§ **Text passage**:
-------------------------

But media ownership rules, largely put in place in the early 1990s, have stood the test of time, even enduring through the administration of George W. Bush when the commission was headed by Michael Powell, now president and CEO of trade association NCTA.
Throughout the past two decades, the agency largely has agreed that local television news stations and local newspapers still carry an outsized weight in local communities and that allowing one company to own multiple sources of public news and information would be detrimental to a well-functioning democracy.
"The fact that the FCC has held the line going back to the 1990s, keeping some diversity of viewpoints at the local level, has been a great success," said Craig Aaron, president and CEO of Washington public interest media group Free Press. "That we'd lift restrictions to allow for more consolidation, more cookie-cutter content, more centralized production, is the wrong answer."
This past summer, FCC Chairman Tom Wheeler, a Democrat and former president and CEO of NCTA and wireless industry trade association CTIA, reaffirmed the commission's support for rules that prevent one media company from owning two major TV stations in a single market as well as preventing a television company from buying a newspaper in a shared region.
During a fierce debate, Rupert Murdoch's 21st Century Fox, which owns 28 TV stations covering more than 37% of the country's households, argued that the FCC's ownership rules fail to level the industry's playing field a time when streaming services such as Netflix (NFLX) and Time Warner's HBO Now can easily gain unrestricted audiences across borders.
"For an agency that claims to be forward-thinking and focused on the future, when it comes to broadcasting, the FCC still applies analog regulation in the digital age," industry lobby National Association of Broadcasters said in August after the commission voted along party lines to uphold the longstanding media ownership restrictions. "NAB strongly disagrees with the FCC's decision to cling to long-outdated media ownership rules that no longer serve their purpose."

-------------------------

Data excerpts:
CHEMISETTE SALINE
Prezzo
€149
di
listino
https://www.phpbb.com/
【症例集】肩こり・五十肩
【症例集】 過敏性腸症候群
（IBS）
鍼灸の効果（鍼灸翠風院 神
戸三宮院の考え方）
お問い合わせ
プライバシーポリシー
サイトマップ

-------------------------

§ **Assignment 1**:
In the passage on FCC media ownership rules:
(a) Who headed the commission during the George W. Bush administration?
(b) How many TV stations does 21st Century Fox own?
(c) In what month did the National Association of Broadcasters issue its statement criticizing the FCC vote?
§ **Assignment 2**: In the passage on FCC media ownership rules, how would you render this sentence in Spanish: "NAB strongly disagrees with the FCC's decision to cling to long-outdated media ownership rules that no longer serve their purpose."?

§ **Task output 1**:
(a) Michael Powell
(b) 28
(c) August

§ **Task output 2**: La NAB está en total desacuerdo con la decisión de la FCC de aferrarse a unas normas de propiedad de medios obsoletas desde hace mucho tiempo que ya no cumplen su propósito.